Alunos em protesto cortam estradas e queimam pneus em Bissau

Alunos guineenses colocaram hoje pneus a arder nas principais avenidas de Bissau, bloqueando a capital do país em protesto contra a nova greve de professores.

Alunos em protesto cortam estradas e queimam pneus em Bissau

Alunos em protesto cortam estradas e queimam pneus em Bissau

Alunos guineenses colocaram hoje pneus a arder nas principais avenidas de Bissau, bloqueando a capital do país em protesto contra a nova greve de professores.

Vários grupos de alunos bloquearam as principais vias de acesso à cidade e estão a impedir a circulação automóvel, com exceção de viaturas de organizações internacionais, forças de segurança e de jornalistas, colocando pneus a arder nas estradas.

Os jovens, que estão a atuar em várias zonas da cidade, também têm estado a lançar pedras, partir garrafas e já danificaram algumas viaturas.

No centro da cidade, há pneus a arder em frente à casa do Presidente do parlamento, Cipriano Cassamá, e em toda a Avenida Francisco Mendes, onde está situado também o Hospital Nacional Simão Mendes, no bairro Santa Luzia e Pilum, na Mãe de Água, junto ao parlamento nacional, e em várias estradas de acesso a outros bairros.

Os alunos, que circulam livremente, apenas estão a ser impedidos pelas forças de segurança de chegarem à Praça dos Heróis Nacionais, onde está situada a Presidência da República guineense.

No protesto os alunos gritam frases como: “Paguem os nossos professores, queremos ter aulas”.

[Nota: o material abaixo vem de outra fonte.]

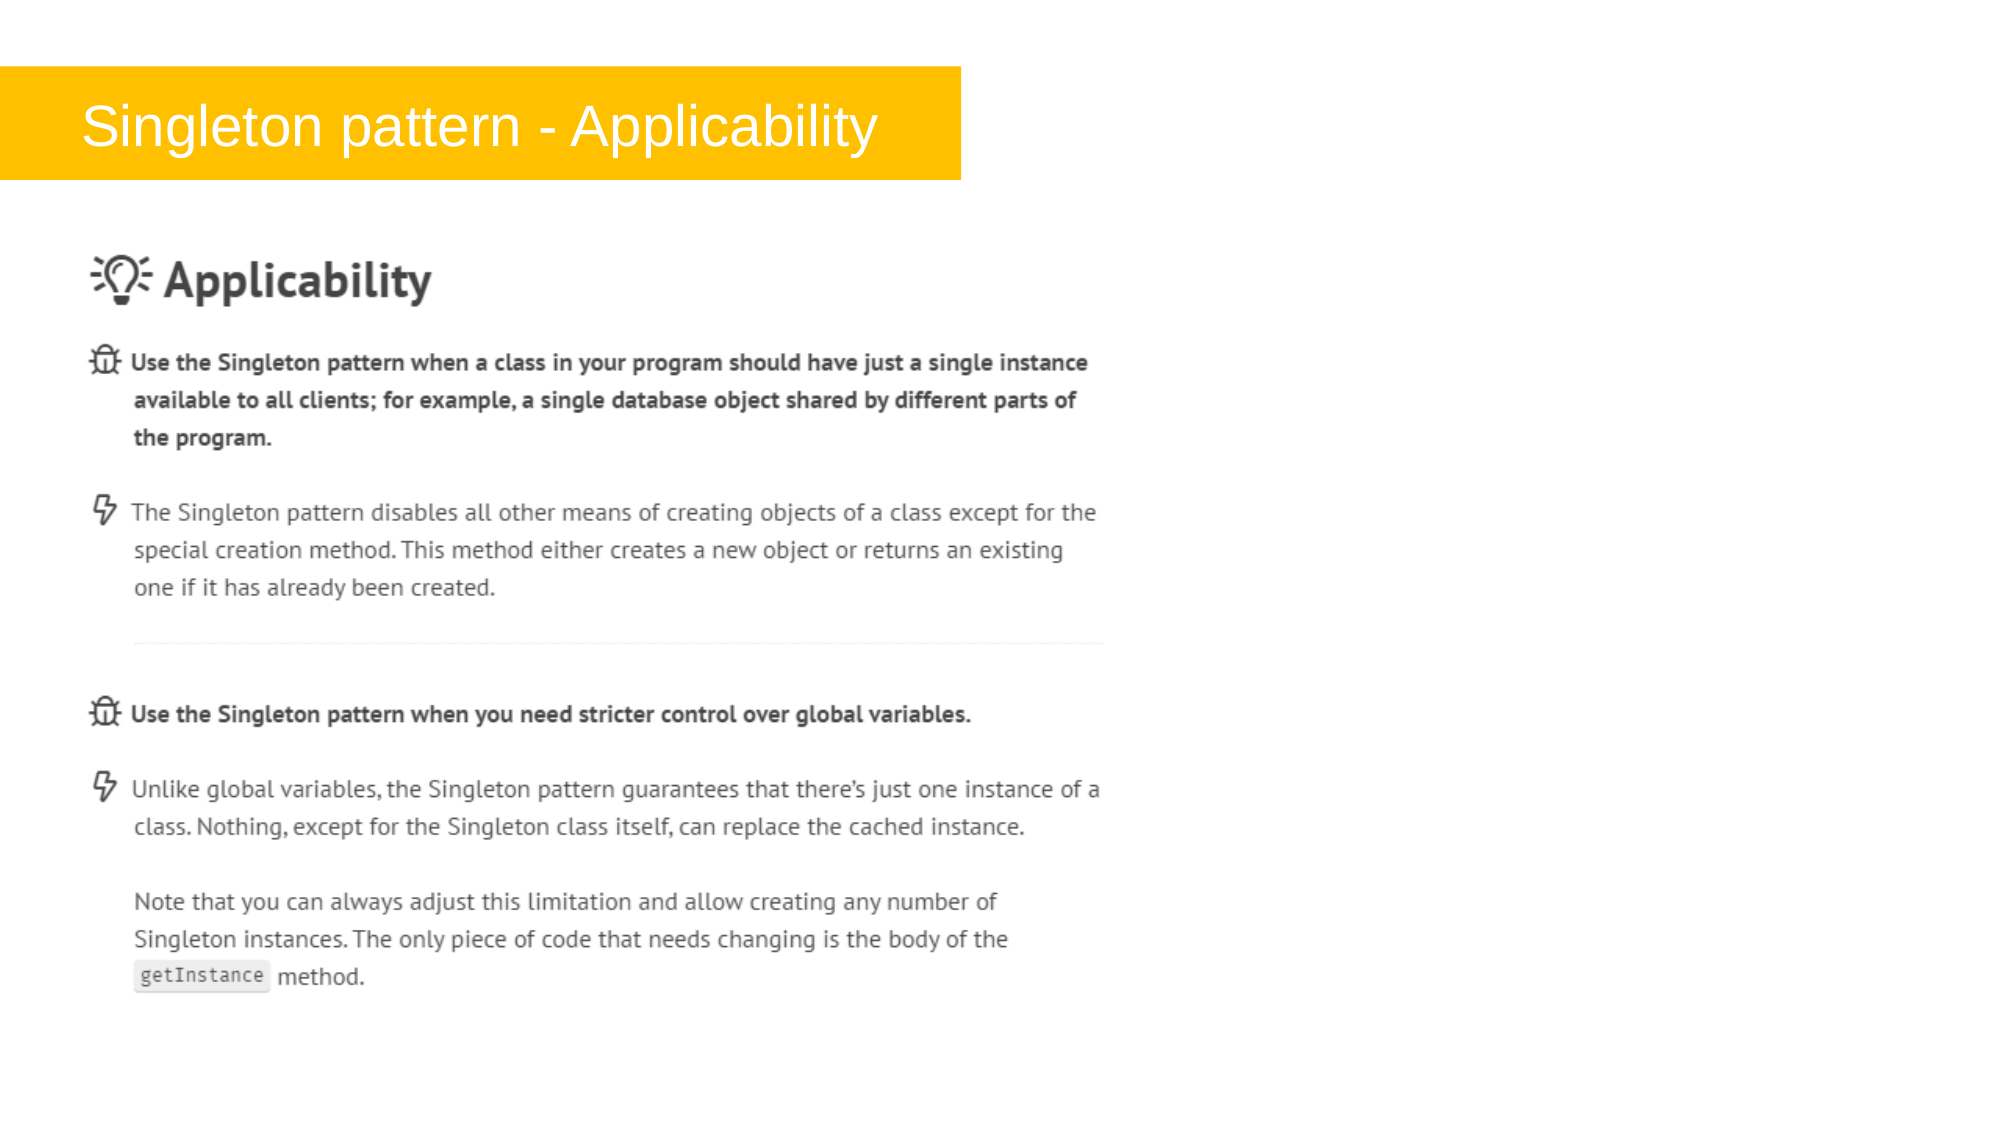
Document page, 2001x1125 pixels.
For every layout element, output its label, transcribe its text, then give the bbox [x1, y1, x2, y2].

picture [64, 238, 1118, 1018]
text_box Singleton pattern - Applicability [0, 65, 962, 181]
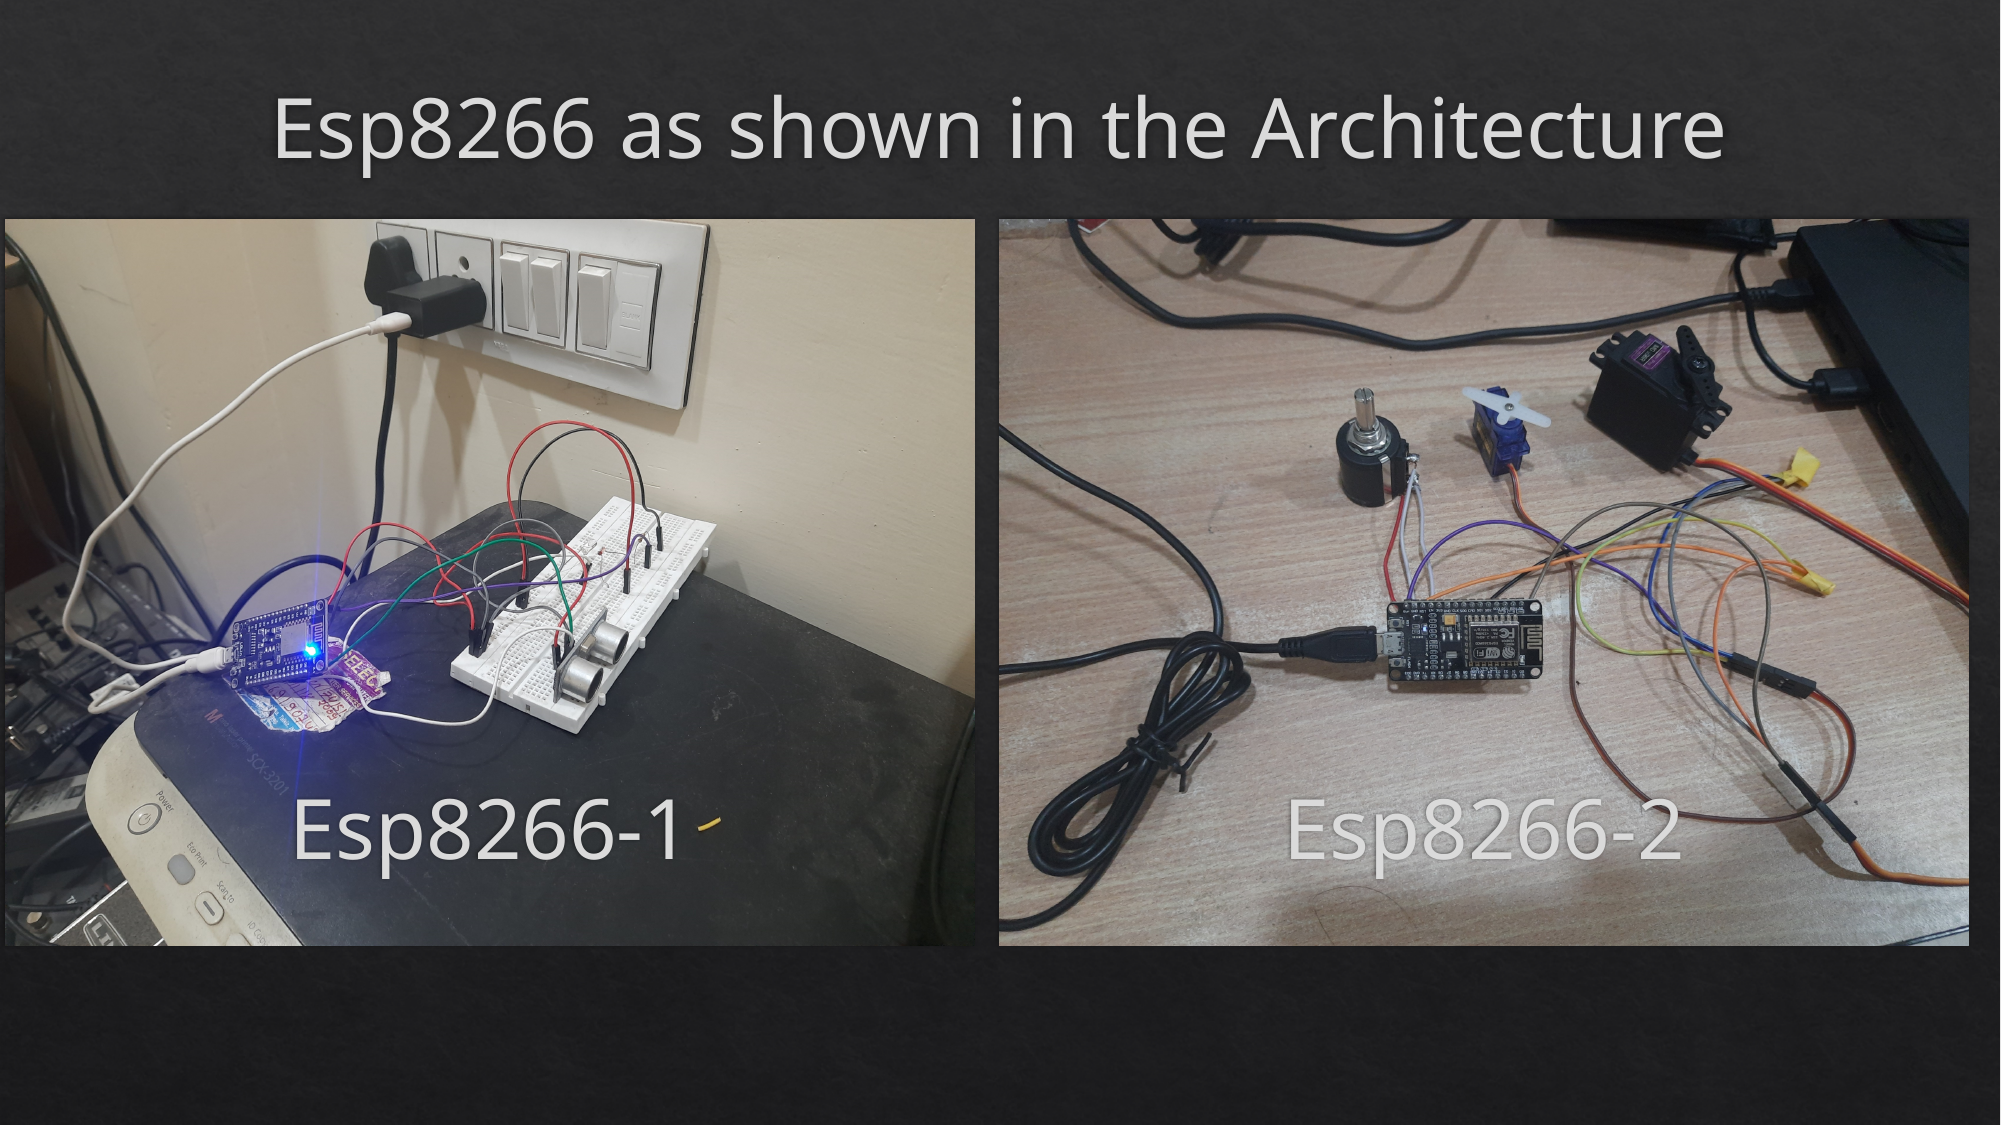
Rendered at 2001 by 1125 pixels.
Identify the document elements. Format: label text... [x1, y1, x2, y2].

title Esp8266 as shown in the Architecture [150, 45, 1850, 205]
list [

Uma delegação de alunos está reunida com o ministro da Presidência do Conselho de Ministros e Assuntos Parlamentares, Agnelo Regala, que hoje esteve já reunido com os três sindicatos dos professores para pedir para não fazerem greve.

Os três sindicatos iniciam segunda-feira mais um período de greve de 30 dias para reclamar os pagamentos de salários e subsídios em atraso em há vários anos e aplicação do Estatuto de Carreira Docente.

Os professores guineenses estiveram em greve entre outubro e janeiro e os alunos das escolas públicas não tiveram aulas durante todo o primeiro período do ano letivo.

Os protestos levaram ao cancelamento de uma série de atividades oficiais.